[Data shown]:
+++

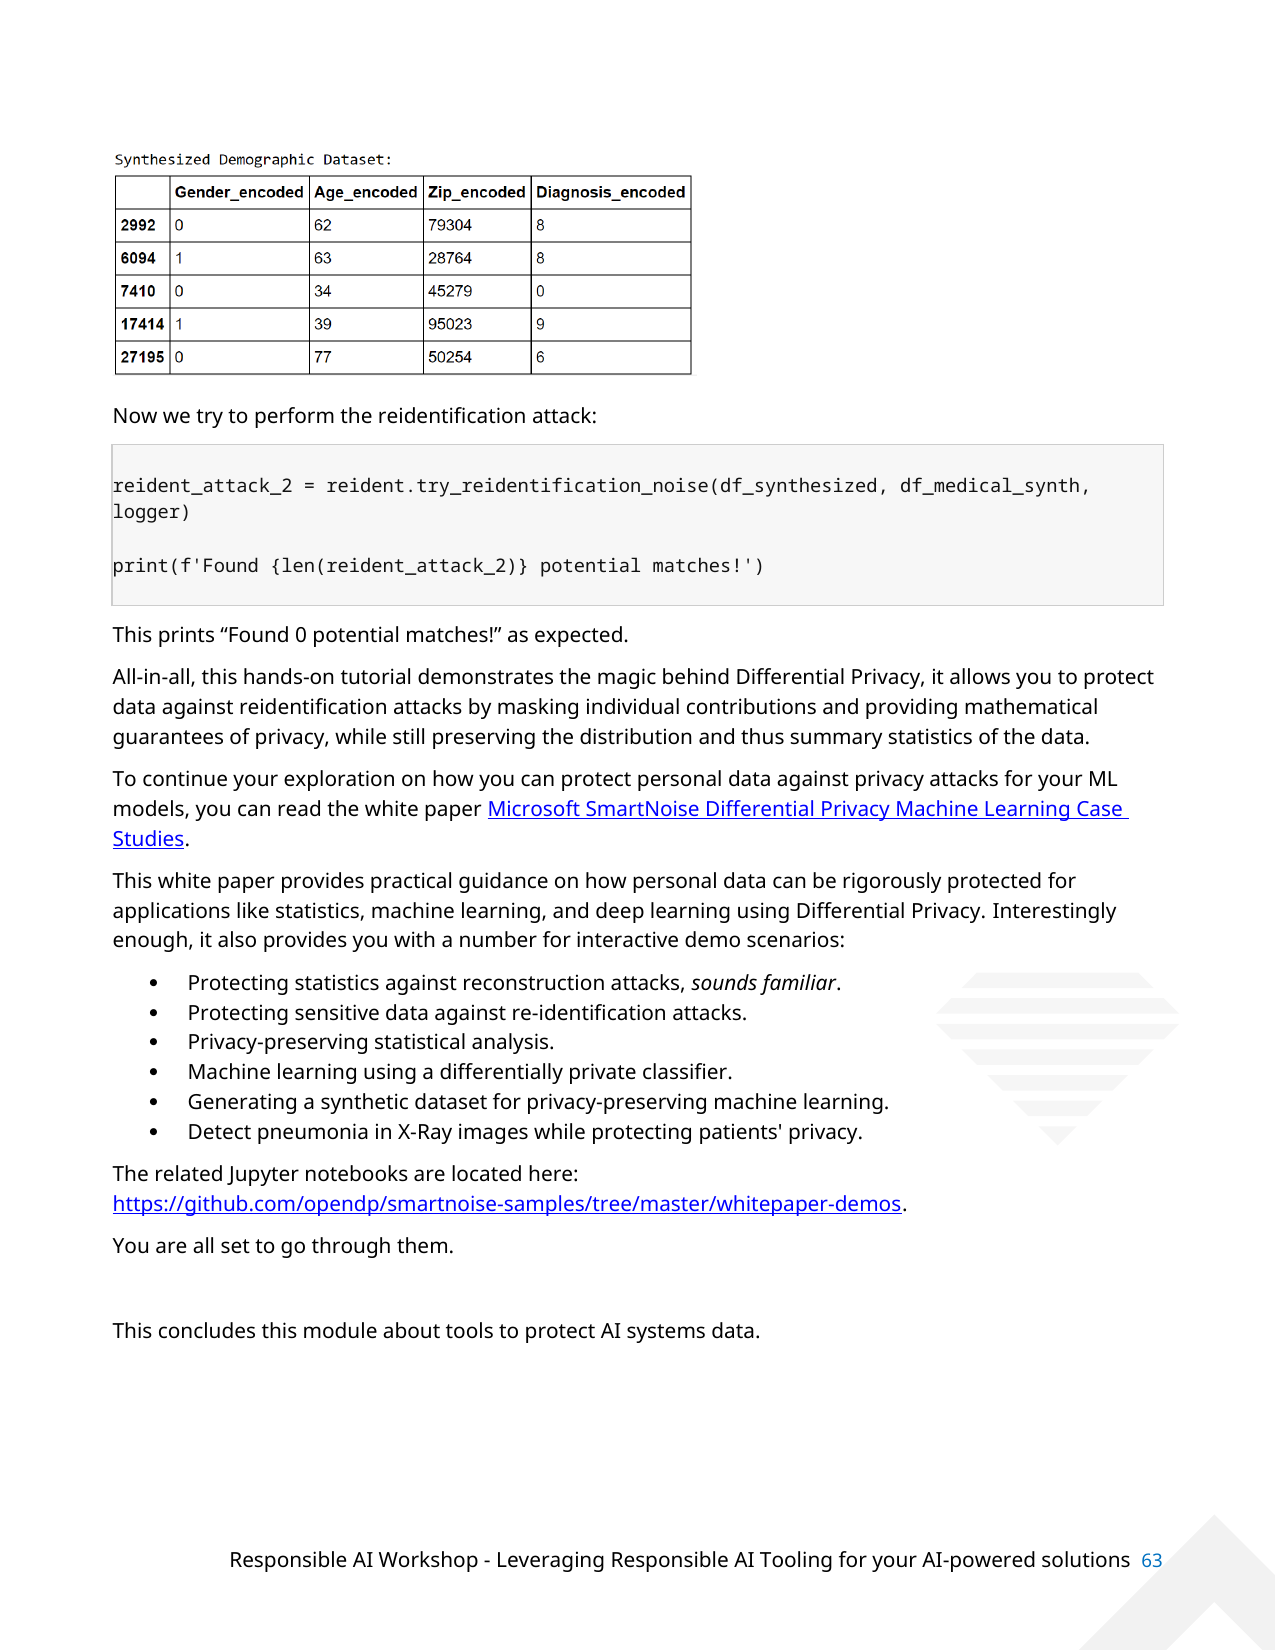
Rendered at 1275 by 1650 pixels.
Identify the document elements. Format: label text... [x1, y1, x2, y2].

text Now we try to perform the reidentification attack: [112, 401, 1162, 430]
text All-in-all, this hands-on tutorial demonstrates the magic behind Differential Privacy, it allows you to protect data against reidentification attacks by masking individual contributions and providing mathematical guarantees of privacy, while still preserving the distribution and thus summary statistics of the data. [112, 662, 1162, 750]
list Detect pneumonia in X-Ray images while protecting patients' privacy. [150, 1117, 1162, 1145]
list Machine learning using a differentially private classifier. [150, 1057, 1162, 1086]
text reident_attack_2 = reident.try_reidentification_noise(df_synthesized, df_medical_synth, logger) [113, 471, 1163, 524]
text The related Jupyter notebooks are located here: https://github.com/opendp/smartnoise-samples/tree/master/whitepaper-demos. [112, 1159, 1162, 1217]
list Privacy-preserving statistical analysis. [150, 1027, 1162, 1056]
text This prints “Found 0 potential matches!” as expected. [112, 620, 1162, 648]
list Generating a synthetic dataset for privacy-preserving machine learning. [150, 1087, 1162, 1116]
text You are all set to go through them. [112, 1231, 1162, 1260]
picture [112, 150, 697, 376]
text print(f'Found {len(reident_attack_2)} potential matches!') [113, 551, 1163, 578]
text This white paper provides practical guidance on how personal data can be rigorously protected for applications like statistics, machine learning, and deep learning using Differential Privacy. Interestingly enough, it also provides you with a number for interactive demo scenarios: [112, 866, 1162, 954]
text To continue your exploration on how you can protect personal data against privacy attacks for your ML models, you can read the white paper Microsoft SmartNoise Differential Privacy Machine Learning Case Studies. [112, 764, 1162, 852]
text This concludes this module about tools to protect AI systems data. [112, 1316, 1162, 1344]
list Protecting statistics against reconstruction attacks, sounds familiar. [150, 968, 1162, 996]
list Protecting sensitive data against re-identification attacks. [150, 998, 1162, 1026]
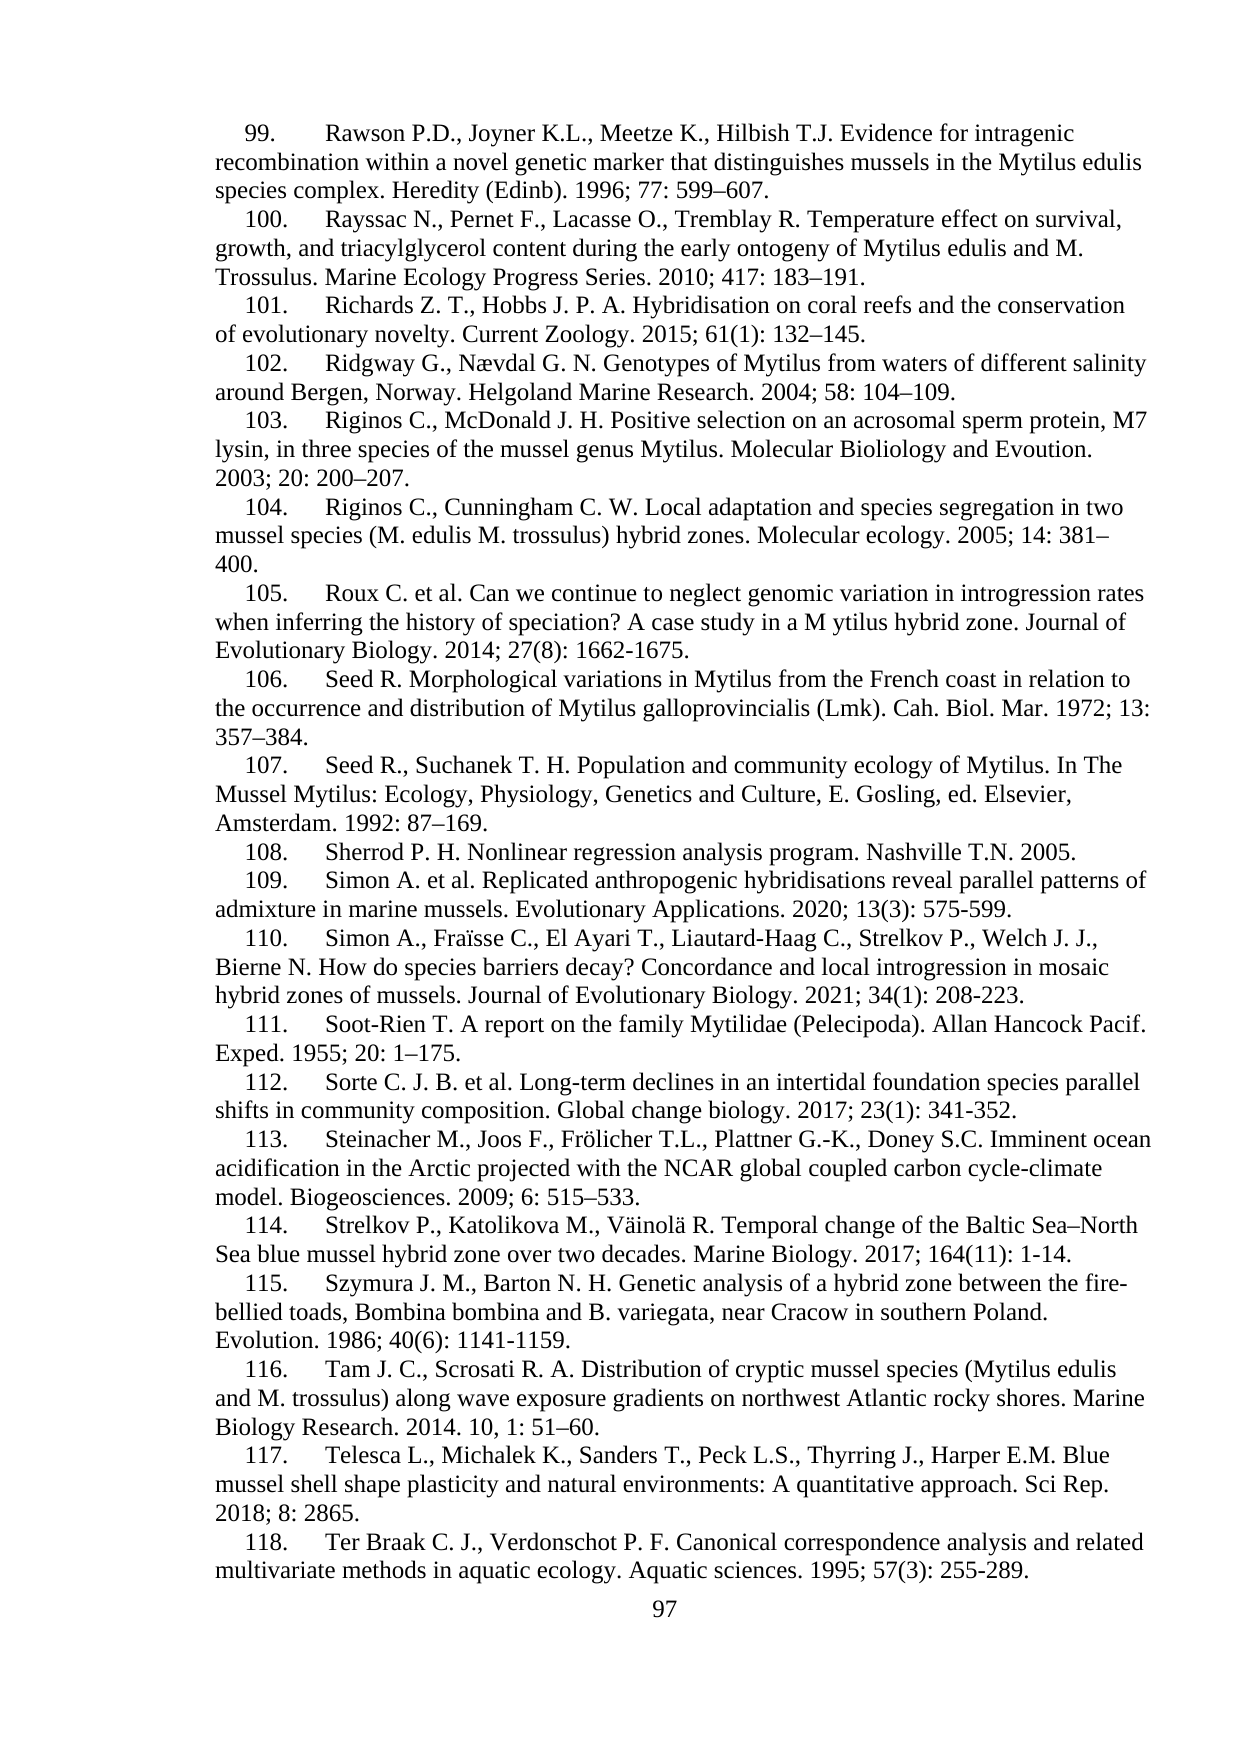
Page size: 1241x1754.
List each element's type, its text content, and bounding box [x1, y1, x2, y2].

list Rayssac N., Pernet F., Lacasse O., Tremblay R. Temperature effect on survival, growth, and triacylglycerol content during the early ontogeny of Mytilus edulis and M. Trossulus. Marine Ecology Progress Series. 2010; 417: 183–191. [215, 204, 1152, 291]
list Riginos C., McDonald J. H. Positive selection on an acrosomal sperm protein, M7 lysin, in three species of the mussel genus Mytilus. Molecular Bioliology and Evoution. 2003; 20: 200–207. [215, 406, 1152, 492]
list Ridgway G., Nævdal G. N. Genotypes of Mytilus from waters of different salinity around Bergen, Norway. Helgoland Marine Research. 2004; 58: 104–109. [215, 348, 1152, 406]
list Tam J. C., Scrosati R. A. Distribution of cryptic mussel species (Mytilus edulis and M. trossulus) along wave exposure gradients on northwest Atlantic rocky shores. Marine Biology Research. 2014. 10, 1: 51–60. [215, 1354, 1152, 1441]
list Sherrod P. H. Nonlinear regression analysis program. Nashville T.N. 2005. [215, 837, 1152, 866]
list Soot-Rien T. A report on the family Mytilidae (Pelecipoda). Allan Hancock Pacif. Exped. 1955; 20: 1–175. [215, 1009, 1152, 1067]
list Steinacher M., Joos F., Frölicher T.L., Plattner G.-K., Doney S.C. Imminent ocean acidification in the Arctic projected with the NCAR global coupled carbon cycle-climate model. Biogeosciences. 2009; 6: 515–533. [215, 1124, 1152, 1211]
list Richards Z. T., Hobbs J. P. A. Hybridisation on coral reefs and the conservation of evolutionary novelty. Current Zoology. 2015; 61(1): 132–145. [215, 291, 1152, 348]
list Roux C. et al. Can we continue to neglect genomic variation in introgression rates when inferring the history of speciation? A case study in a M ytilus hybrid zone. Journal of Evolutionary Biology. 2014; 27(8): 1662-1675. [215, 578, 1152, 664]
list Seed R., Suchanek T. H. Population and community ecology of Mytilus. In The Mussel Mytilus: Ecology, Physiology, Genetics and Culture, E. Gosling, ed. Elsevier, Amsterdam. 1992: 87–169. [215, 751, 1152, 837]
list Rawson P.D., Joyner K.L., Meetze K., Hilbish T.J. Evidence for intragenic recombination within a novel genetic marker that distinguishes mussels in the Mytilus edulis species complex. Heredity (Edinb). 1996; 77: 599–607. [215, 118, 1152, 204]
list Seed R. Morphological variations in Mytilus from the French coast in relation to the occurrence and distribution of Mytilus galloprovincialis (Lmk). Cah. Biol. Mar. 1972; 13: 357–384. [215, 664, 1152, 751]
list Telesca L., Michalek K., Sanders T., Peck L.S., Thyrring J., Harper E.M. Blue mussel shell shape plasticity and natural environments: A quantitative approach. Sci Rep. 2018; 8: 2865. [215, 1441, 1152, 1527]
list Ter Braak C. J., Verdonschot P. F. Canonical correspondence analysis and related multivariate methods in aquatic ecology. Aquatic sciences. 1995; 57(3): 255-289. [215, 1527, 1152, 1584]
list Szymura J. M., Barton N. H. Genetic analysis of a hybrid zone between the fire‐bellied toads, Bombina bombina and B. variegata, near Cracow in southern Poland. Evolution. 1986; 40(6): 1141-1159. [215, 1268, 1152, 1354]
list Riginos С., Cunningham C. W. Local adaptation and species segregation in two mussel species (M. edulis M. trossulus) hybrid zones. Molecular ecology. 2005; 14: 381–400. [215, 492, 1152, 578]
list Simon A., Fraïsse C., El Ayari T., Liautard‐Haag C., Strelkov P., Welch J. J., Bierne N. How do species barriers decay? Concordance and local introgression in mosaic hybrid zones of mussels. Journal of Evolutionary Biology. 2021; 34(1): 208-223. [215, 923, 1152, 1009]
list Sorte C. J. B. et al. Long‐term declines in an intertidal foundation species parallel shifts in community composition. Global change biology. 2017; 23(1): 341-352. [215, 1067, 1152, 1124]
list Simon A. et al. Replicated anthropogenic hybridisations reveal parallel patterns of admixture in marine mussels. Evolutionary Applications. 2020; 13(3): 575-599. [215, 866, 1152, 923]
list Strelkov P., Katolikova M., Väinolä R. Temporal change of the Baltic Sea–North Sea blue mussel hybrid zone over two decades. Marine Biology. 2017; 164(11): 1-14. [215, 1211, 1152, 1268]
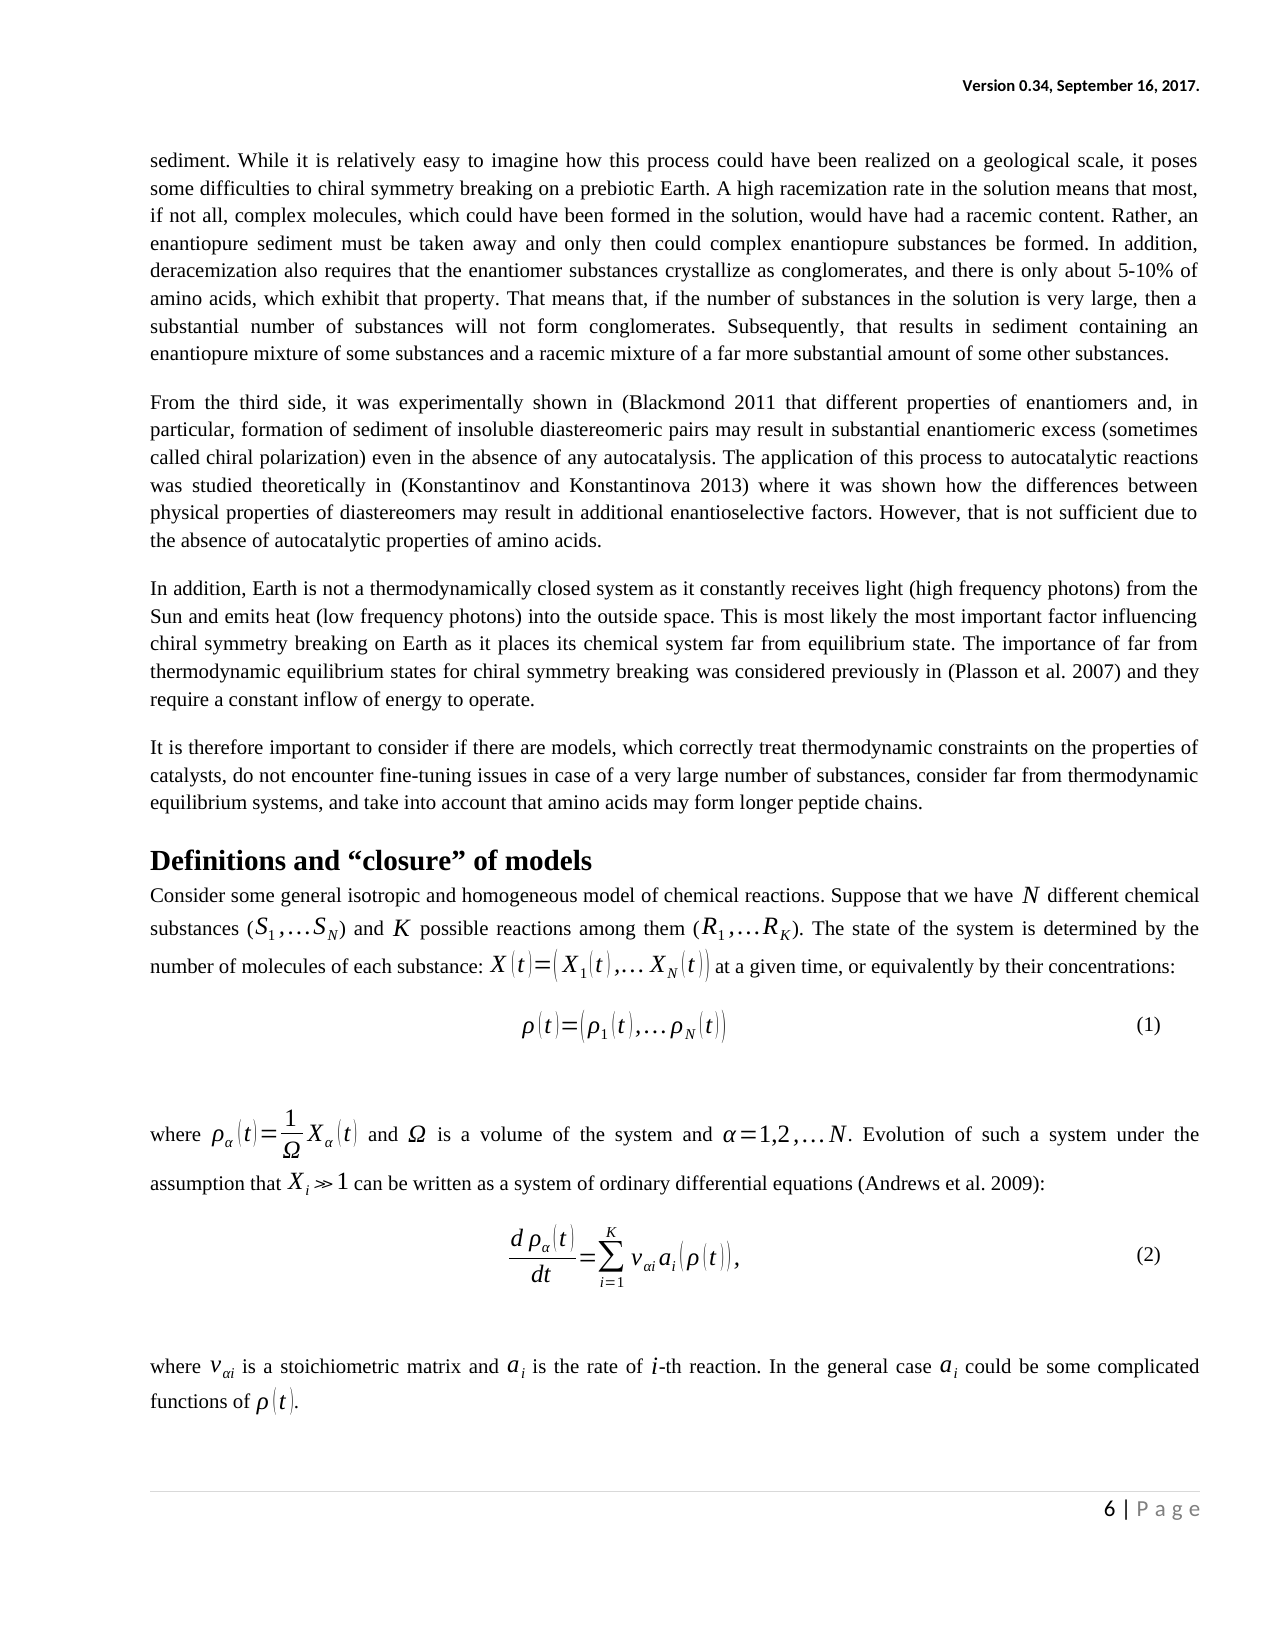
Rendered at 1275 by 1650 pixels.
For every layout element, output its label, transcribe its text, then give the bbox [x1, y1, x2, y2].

+++

[Work instruction]: Pull every line containing "zones" from the data.

[Written reply]:
list Riginos С., Cunningham C. W. Local adaptation and species segregation in two mussel species (M. edulis M. trossulus) hybrid zones. Molecular ecology. 2005; 14: 381–400. [215, 492, 1152, 578]
list Simon A., Fraïsse C., El Ayari T., Liautard‐Haag C., Strelkov P., Welch J. J., Bierne N. How do species barriers decay? Concordance and local introgression in mosaic hybrid zones of mussels. Journal of Evolutionary Biology. 2021; 34(1): 208-223. [215, 923, 1152, 1009]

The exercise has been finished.